What you will do:
Copy the records verbatim from the line containing "What is the majority slice?" through the line containing "Is there any", including both of those lines. Omit the pictures.
++++++++++++++++++++
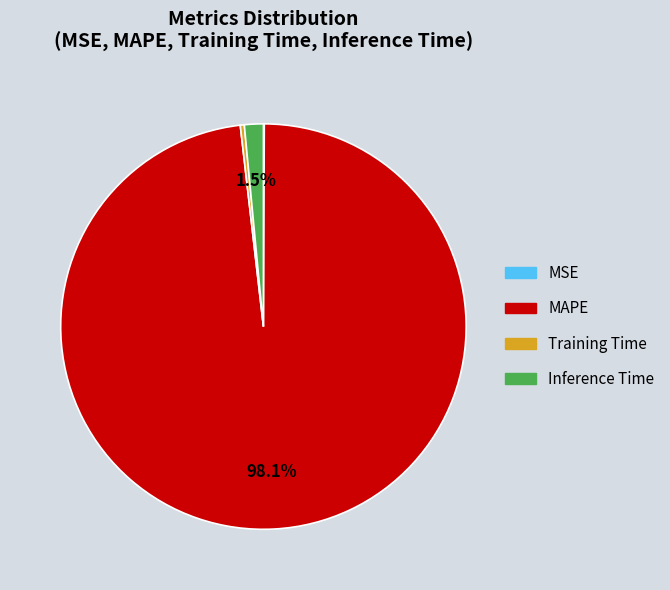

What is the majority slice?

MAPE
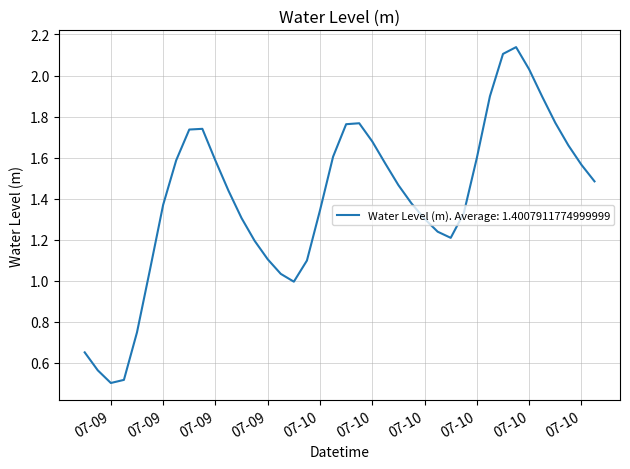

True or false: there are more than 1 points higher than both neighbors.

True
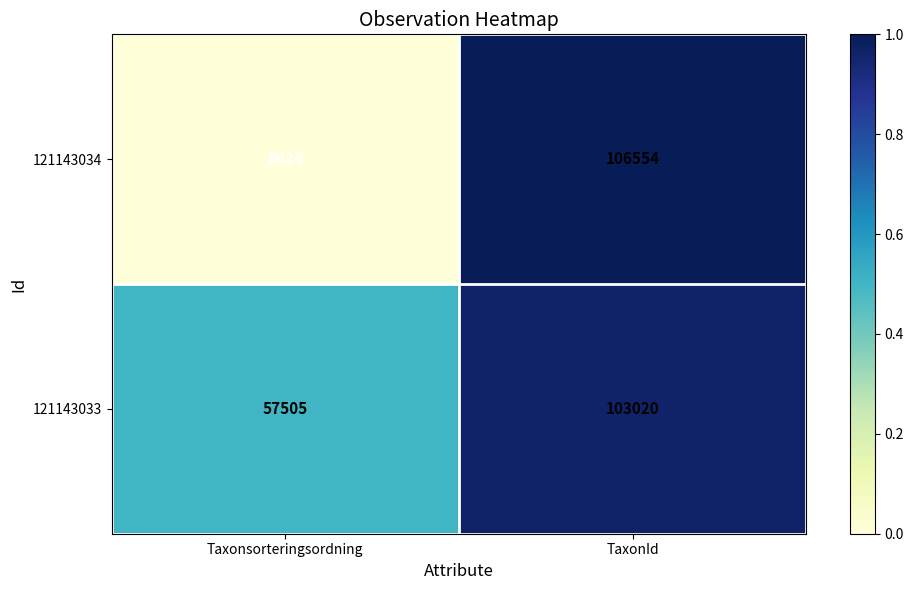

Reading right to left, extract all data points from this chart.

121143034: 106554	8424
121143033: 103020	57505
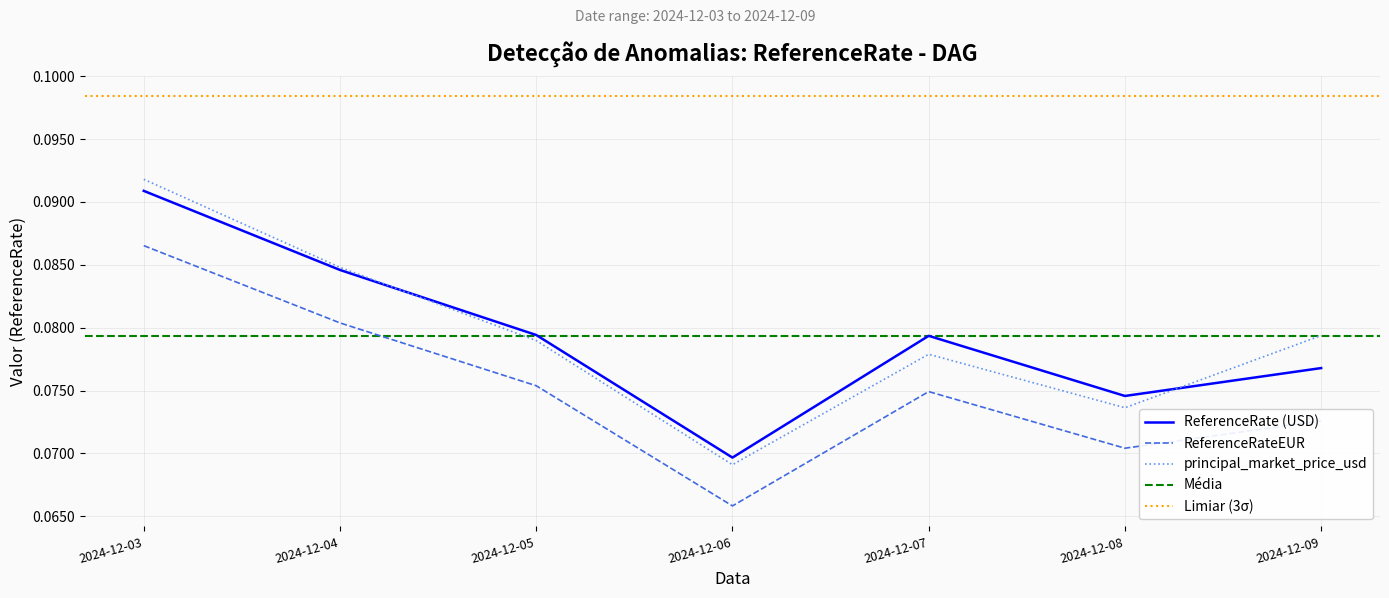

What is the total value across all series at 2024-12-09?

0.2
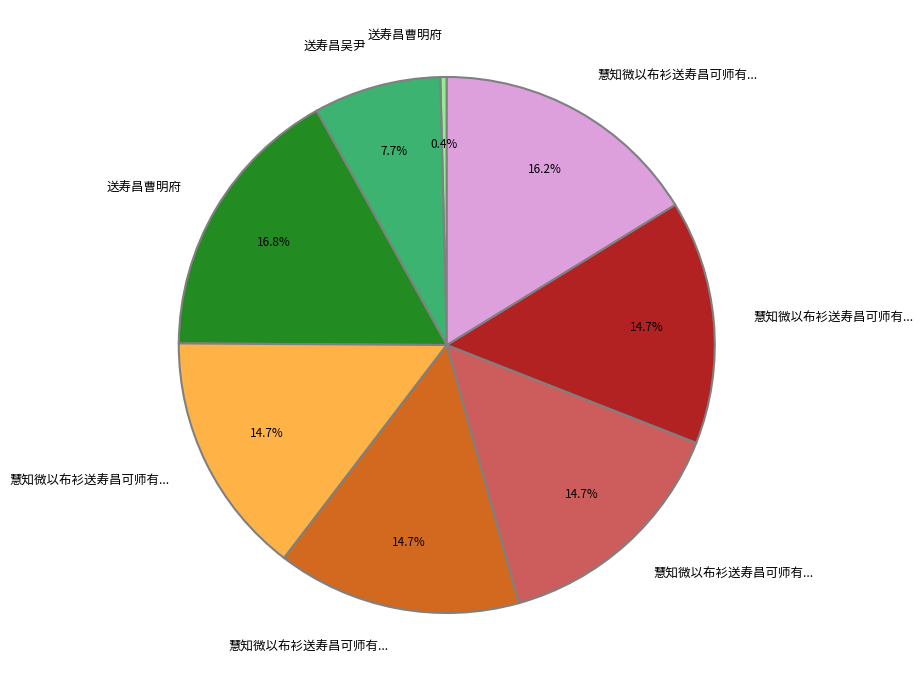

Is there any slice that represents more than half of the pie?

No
++++++++++++++++++++
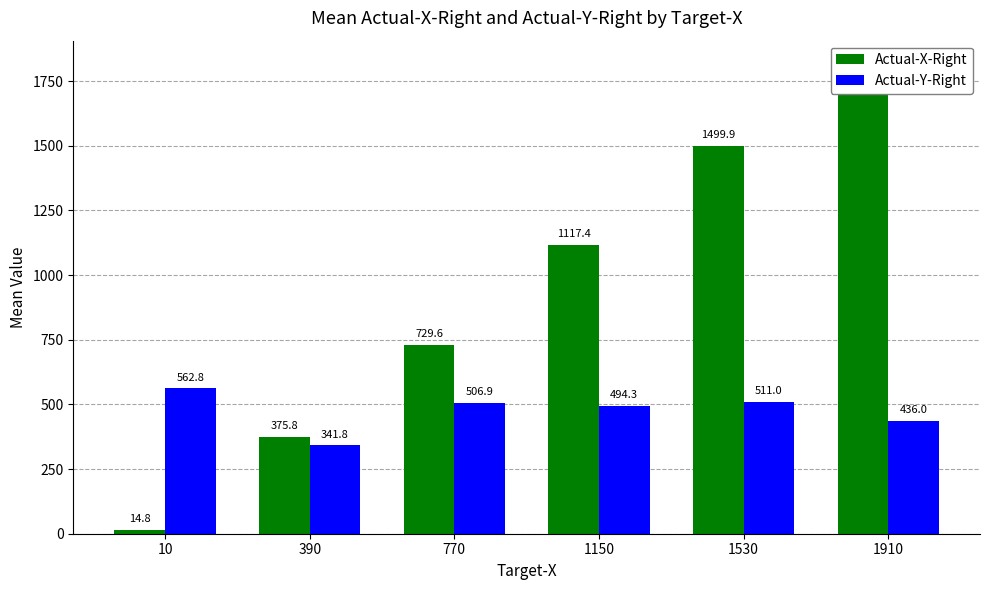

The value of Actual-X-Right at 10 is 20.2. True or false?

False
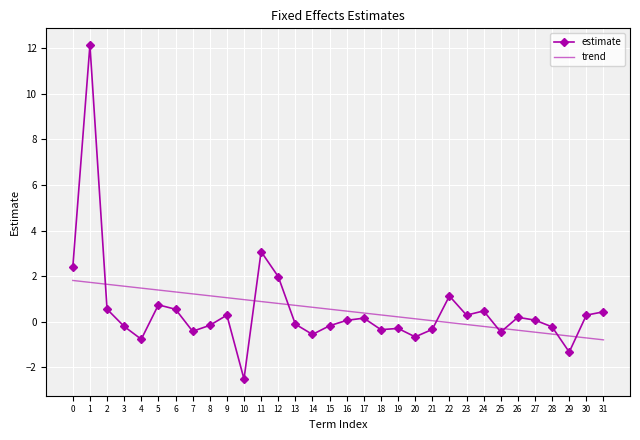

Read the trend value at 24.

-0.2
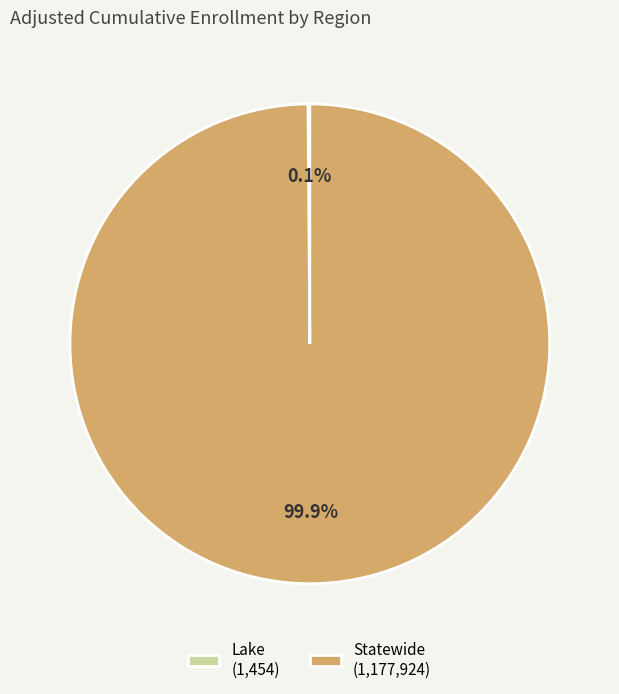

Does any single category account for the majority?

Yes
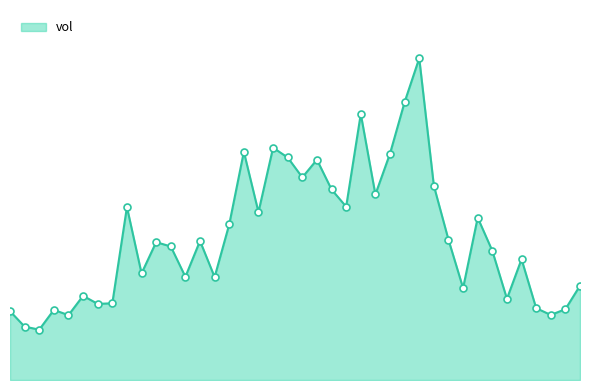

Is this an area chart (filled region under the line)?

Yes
++++++++++++++++++++
Exercise output:
What is the majority slice?

MAPE

True or false: there are more than 1 points higher than both neighbors.

True

Reading right to left, extract all data points from this chart.

121143034: 106554	8424
121143033: 103020	57505

What is the total value across all series at 2024-12-09?

0.2

Is there any slice that represents more than half of the pie?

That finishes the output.